All five defendants won Regalado remands, however, so that the district court could revisit their crack sentences.


Gambling Problem

United States v. Ivezaj, No. 06-3112-cr (2d Cir. June 11, 2009) (Feinberg, Miner, Parker, CJJ)

Six defendants were convicted of racketeering and related offenses arising from their efforts to break the hold that New York City’s traditional organized crime families had on illegal gambling.

The primary challenge on appeal concerned two RICO predicate acts that alleged violations of New York state’s extortion statute. In New York, extortion involves compelling another person to “deliver ... property” to himself or a third person through fear of a future injury. “Property” is any personal property or “article, substance or thing of value ... which is provided for a charge or compensation.” The defendants argued that control over illegal intangible property such as a gambling operation was not “property” and could not be “delivered.”

The circuit disagreed. Surveying New York case law, the court first concluded that the state recognizes that intangible property - for example, a tenant’s right to occupy an apartment - is covered by the extortion statute. New York courts have also held that “illegal tangible goods,” such as narcotics, can constitute “property.” From those two propositions, the circuit readily concluded that illegal intangibles are also “property” under New York law.

The circuit’s own Hobbs Act jurisprudence bolstered this conclusion. Indeed, the court in 2006 held that “intangible property rights can qualify as extortable property under the Hobbs Act,” whether legal or not.

The court characterized the defendants’ claim that control over an illegal gambling business could not be “obtain[ed]” or “deliver[ed]” as “imaginative but overly literal,” since New York courts have already held that intangible property rights can be extorted.

Relatedly, the defendants also claimed that one of their beating victims was not a “victim” of the inchoate extortion offense, since he was not an “owner” of the extorted property. The court held that, since the defendants were charged with attempt and conspiracy offenses, it was sufficient that the defendants thought he was an owner.

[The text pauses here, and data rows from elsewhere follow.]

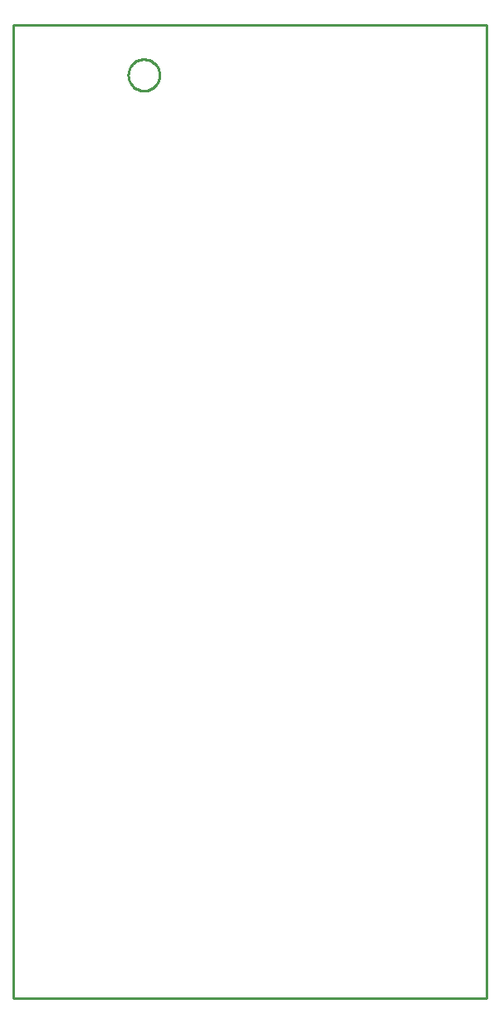
<source format=gko>
G04 EAGLE Gerber RS-274X export*
G75*
%MOMM*%
%FSLAX34Y34*%
%LPD*%
%INBoard Outline*%
%IPPOS*%
%AMOC8*
5,1,8,0,0,1.08239X$1,22.5*%
G01*
%ADD10C,0.000000*%
%ADD11C,0.254000*%


D10*
X0Y0D02*
X482600Y0D01*
X482600Y990600D01*
X0Y990600D01*
X0Y0D01*
X117348Y939800D02*
X117353Y940193D01*
X117367Y940585D01*
X117391Y940977D01*
X117425Y941368D01*
X117468Y941759D01*
X117521Y942148D01*
X117584Y942536D01*
X117655Y942922D01*
X117737Y943306D01*
X117828Y943688D01*
X117928Y944068D01*
X118037Y944445D01*
X118156Y944820D01*
X118283Y945191D01*
X118420Y945559D01*
X118566Y945924D01*
X118721Y946285D01*
X118884Y946642D01*
X119057Y946995D01*
X119237Y947343D01*
X119427Y947687D01*
X119625Y948027D01*
X119831Y948361D01*
X120045Y948690D01*
X120267Y949014D01*
X120497Y949332D01*
X120735Y949645D01*
X120980Y949952D01*
X121233Y950252D01*
X121493Y950546D01*
X121761Y950834D01*
X122035Y951115D01*
X122316Y951389D01*
X122604Y951657D01*
X122898Y951917D01*
X123198Y952170D01*
X123505Y952415D01*
X123818Y952653D01*
X124136Y952883D01*
X124460Y953105D01*
X124789Y953319D01*
X125123Y953525D01*
X125463Y953723D01*
X125807Y953913D01*
X126155Y954093D01*
X126508Y954266D01*
X126865Y954429D01*
X127226Y954584D01*
X127591Y954730D01*
X127959Y954867D01*
X128330Y954994D01*
X128705Y955113D01*
X129082Y955222D01*
X129462Y955322D01*
X129844Y955413D01*
X130228Y955495D01*
X130614Y955566D01*
X131002Y955629D01*
X131391Y955682D01*
X131782Y955725D01*
X132173Y955759D01*
X132565Y955783D01*
X132957Y955797D01*
X133350Y955802D01*
X133743Y955797D01*
X134135Y955783D01*
X134527Y955759D01*
X134918Y955725D01*
X135309Y955682D01*
X135698Y955629D01*
X136086Y955566D01*
X136472Y955495D01*
X136856Y955413D01*
X137238Y955322D01*
X137618Y955222D01*
X137995Y955113D01*
X138370Y954994D01*
X138741Y954867D01*
X139109Y954730D01*
X139474Y954584D01*
X139835Y954429D01*
X140192Y954266D01*
X140545Y954093D01*
X140893Y953913D01*
X141237Y953723D01*
X141577Y953525D01*
X141911Y953319D01*
X142240Y953105D01*
X142564Y952883D01*
X142882Y952653D01*
X143195Y952415D01*
X143502Y952170D01*
X143802Y951917D01*
X144096Y951657D01*
X144384Y951389D01*
X144665Y951115D01*
X144939Y950834D01*
X145207Y950546D01*
X145467Y950252D01*
X145720Y949952D01*
X145965Y949645D01*
X146203Y949332D01*
X146433Y949014D01*
X146655Y948690D01*
X146869Y948361D01*
X147075Y948027D01*
X147273Y947687D01*
X147463Y947343D01*
X147643Y946995D01*
X147816Y946642D01*
X147979Y946285D01*
X148134Y945924D01*
X148280Y945559D01*
X148417Y945191D01*
X148544Y944820D01*
X148663Y944445D01*
X148772Y944068D01*
X148872Y943688D01*
X148963Y943306D01*
X149045Y942922D01*
X149116Y942536D01*
X149179Y942148D01*
X149232Y941759D01*
X149275Y941368D01*
X149309Y940977D01*
X149333Y940585D01*
X149347Y940193D01*
X149352Y939800D01*
X149347Y939407D01*
X149333Y939015D01*
X149309Y938623D01*
X149275Y938232D01*
X149232Y937841D01*
X149179Y937452D01*
X149116Y937064D01*
X149045Y936678D01*
X148963Y936294D01*
X148872Y935912D01*
X148772Y935532D01*
X148663Y935155D01*
X148544Y934780D01*
X148417Y934409D01*
X148280Y934041D01*
X148134Y933676D01*
X147979Y933315D01*
X147816Y932958D01*
X147643Y932605D01*
X147463Y932257D01*
X147273Y931913D01*
X147075Y931573D01*
X146869Y931239D01*
X146655Y930910D01*
X146433Y930586D01*
X146203Y930268D01*
X145965Y929955D01*
X145720Y929648D01*
X145467Y929348D01*
X145207Y929054D01*
X144939Y928766D01*
X144665Y928485D01*
X144384Y928211D01*
X144096Y927943D01*
X143802Y927683D01*
X143502Y927430D01*
X143195Y927185D01*
X142882Y926947D01*
X142564Y926717D01*
X142240Y926495D01*
X141911Y926281D01*
X141577Y926075D01*
X141237Y925877D01*
X140893Y925687D01*
X140545Y925507D01*
X140192Y925334D01*
X139835Y925171D01*
X139474Y925016D01*
X139109Y924870D01*
X138741Y924733D01*
X138370Y924606D01*
X137995Y924487D01*
X137618Y924378D01*
X137238Y924278D01*
X136856Y924187D01*
X136472Y924105D01*
X136086Y924034D01*
X135698Y923971D01*
X135309Y923918D01*
X134918Y923875D01*
X134527Y923841D01*
X134135Y923817D01*
X133743Y923803D01*
X133350Y923798D01*
X132957Y923803D01*
X132565Y923817D01*
X132173Y923841D01*
X131782Y923875D01*
X131391Y923918D01*
X131002Y923971D01*
X130614Y924034D01*
X130228Y924105D01*
X129844Y924187D01*
X129462Y924278D01*
X129082Y924378D01*
X128705Y924487D01*
X128330Y924606D01*
X127959Y924733D01*
X127591Y924870D01*
X127226Y925016D01*
X126865Y925171D01*
X126508Y925334D01*
X126155Y925507D01*
X125807Y925687D01*
X125463Y925877D01*
X125123Y926075D01*
X124789Y926281D01*
X124460Y926495D01*
X124136Y926717D01*
X123818Y926947D01*
X123505Y927185D01*
X123198Y927430D01*
X122898Y927683D01*
X122604Y927943D01*
X122316Y928211D01*
X122035Y928485D01*
X121761Y928766D01*
X121493Y929054D01*
X121233Y929348D01*
X120980Y929648D01*
X120735Y929955D01*
X120497Y930268D01*
X120267Y930586D01*
X120045Y930910D01*
X119831Y931239D01*
X119625Y931573D01*
X119427Y931913D01*
X119237Y932257D01*
X119057Y932605D01*
X118884Y932958D01*
X118721Y933315D01*
X118566Y933676D01*
X118420Y934041D01*
X118283Y934409D01*
X118156Y934780D01*
X118037Y935155D01*
X117928Y935532D01*
X117828Y935912D01*
X117737Y936294D01*
X117655Y936678D01*
X117584Y937064D01*
X117521Y937452D01*
X117468Y937841D01*
X117425Y938232D01*
X117391Y938623D01*
X117367Y939015D01*
X117353Y939407D01*
X117348Y939800D01*
D11*
X0Y0D02*
X482600Y0D01*
X482600Y990600D01*
X0Y990600D01*
X0Y0D01*
X149352Y939276D02*
X149283Y938231D01*
X149147Y937192D01*
X148942Y936164D01*
X148671Y935152D01*
X148334Y934160D01*
X147933Y933192D01*
X147470Y932253D01*
X146946Y931345D01*
X146364Y930474D01*
X145726Y929643D01*
X145036Y928855D01*
X144295Y928114D01*
X143507Y927424D01*
X142676Y926786D01*
X141805Y926204D01*
X140897Y925680D01*
X139958Y925217D01*
X138990Y924816D01*
X137998Y924479D01*
X136986Y924208D01*
X135958Y924003D01*
X134919Y923867D01*
X133874Y923798D01*
X132826Y923798D01*
X131781Y923867D01*
X130742Y924003D01*
X129714Y924208D01*
X128702Y924479D01*
X127710Y924816D01*
X126742Y925217D01*
X125803Y925680D01*
X124895Y926204D01*
X124024Y926786D01*
X123193Y927424D01*
X122405Y928114D01*
X121664Y928855D01*
X120974Y929643D01*
X120336Y930474D01*
X119754Y931345D01*
X119230Y932253D01*
X118767Y933192D01*
X118366Y934160D01*
X118029Y935152D01*
X117758Y936164D01*
X117553Y937192D01*
X117417Y938231D01*
X117348Y939276D01*
X117348Y940324D01*
X117417Y941369D01*
X117553Y942408D01*
X117758Y943436D01*
X118029Y944448D01*
X118366Y945440D01*
X118767Y946408D01*
X119230Y947347D01*
X119754Y948255D01*
X120336Y949126D01*
X120974Y949957D01*
X121664Y950745D01*
X122405Y951486D01*
X123193Y952176D01*
X124024Y952814D01*
X124895Y953396D01*
X125803Y953920D01*
X126742Y954383D01*
X127710Y954784D01*
X128702Y955121D01*
X129714Y955392D01*
X130742Y955597D01*
X131781Y955733D01*
X132826Y955802D01*
X133874Y955802D01*
X134919Y955733D01*
X135958Y955597D01*
X136986Y955392D01*
X137998Y955121D01*
X138990Y954784D01*
X139958Y954383D01*
X140897Y953920D01*
X141805Y953396D01*
X142676Y952814D01*
X143507Y952176D01*
X144295Y951486D01*
X145036Y950745D01*
X145726Y949957D01*
X146364Y949126D01*
X146946Y948255D01*
X147470Y947347D01*
X147933Y946408D01*
X148334Y945440D01*
X148671Y944448D01*
X148942Y943436D01*
X149147Y942408D01*
X149283Y941369D01*
X149352Y940324D01*
X149352Y939276D01*
M02*

</source>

Finally, the defendants challenged their § 924(c) convictions, which related back to the substantive racketeering count, arguing that racketeering did not constitute a “crime of violence.” Applying the traditional “categorical approach” to both the racketeering statute and the statutes underlying the predicate acts, the court disagreed. “[W]here the government proves (1) the commission of at least two acts of racketeering and (2) at least two of those acts qualify as ‘crime[s] of violence’ under § 924(c)," a racketeering conviction serves as a predicate for a § 924(c) conviction.

Finally, the court tackled an open Guidelines question in racketeering cases. One defendant challenged his aggravating role enhancement on the ground that the district court should have looked only to the conduct alleged in the charged RICO predicates, and not to his role in the enterprise as a whole. The circuit disagreed, adopting the reasoning of a Seventh circuit case. In racketeering prosecutions, role adjustments function just as they do in any other prosecution: the sentencing court is to look to the count of conviction and all relevant conduct.